Siguió una pequeña pausa, el tiempo de preparación que necesitaba Pembrook para afrontar la prueba. Se había puesto a sudar de repente.
—Si damos por bueno lo que acaba usted de decir, señor, Boetie entra en acción cuando, agazapado detrás de la pista de tenis, espía lo que ocurre entre un hombre y una mujer tumbados en el patio.

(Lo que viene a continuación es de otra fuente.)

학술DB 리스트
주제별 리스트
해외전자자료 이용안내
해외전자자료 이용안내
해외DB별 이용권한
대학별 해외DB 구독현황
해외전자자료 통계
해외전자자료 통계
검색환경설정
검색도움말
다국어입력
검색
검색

Su error de identificación nos permite deducir que sólo pudo ver unos bultos poco claros, si el pelo era corto o largo, cosas así. Y de pronto este hombre y esta mujer…
—¿Tienen un espasmo?
—Sí, y ese espasmo les hace caer a la piscina. Boetie ve que la mujer remonta a la superficie y sale huyendo.
—O también pudo sumergirse un par de veces en la piscina, aunque Boetie pensaría que tal vez estaba rematando la faena.
—Eso es, señor.
—Muy bien. Continúa.
—Boetie espera a que…
—Un momento, lamento interrumpirte un segundo pero acabo de darme cuenta de que todo viene de la idea ésa de que «rodaron». Según Jarvis, así lo había descrito Strydom; curioso, porque Strydom nunca… Bueno, no tiene importancia, venga, adelante.
—Naturalmente, Boetie espera todavía un momento, tal vez a que ella vuelva. Para cuando llega al patio, está seguro de que el hombre ha muerto. Busca alrededor alguna prenda que permita identificar a la mujer… y todo lo que puede encontrar es un cigarrillo.
—Un cigarrillo apagado en uno de los ceniceros de concha de ostra.
—¿Eh? Sí, lo coge y vuelve a toda velocidad a su casa, preguntándose si tiene que informar a la policía. Como dijo alguien: cree que lo resolverán. Pero llega el lunes, y tras la decisión del tribunal se da cuenta de que se ha cometido un error: más que eso, comprende que alguien está mintiendo, lo que significa que alguien oculta algo muy feo.
—¿Qué pruebas tiene? —preguntó Kramer.
—Hay una cosa de la que él esta completamente seguro, y es que había alguien sobre Andy cuando se cayó a la piscina.
—Presta atención ahora e intenta ponerte en la piel de Boetie… teniendo en cuenta todo lo que sabemos de él.
Pembrook, irritado por tan frecuentes interrupciones, se mordió la lengua e intentó ser cortés.
—La mentira, para Boetie, es sinónimo del «mal». Vuelve a examinar la situación. Su confianza en la policía le lleva a dudar de todo lo que ha sucedido ante sus ojos… quizás haya otra explicación. Piensa que tal vez pueda tratarse de un acto vergonzoso y de ahí el silencio, pero nunca ha oído que pudiera hacerse de esa forma. Como buen detective, investiga y se lo pregunta al pastor.
—¡De primera!
—Bastaba cotejar las fechas, teniente —dijo Pembrook muy alentado—. El pastor le quita la venda de los ojos y «le pone los puntos sobre las íes». Todos sabemos lo que eso quiere decir. Boetie termina convencido de que lo que ha presenciado no es sino un combate a muerte; y de que es muy listo, también. Pero aún le queda una duda. Si acude a la policía con el único respaldo de su propia historia, podría verse metido en problemas. Allanamiento de morada, él sabe muy bien de qué va eso…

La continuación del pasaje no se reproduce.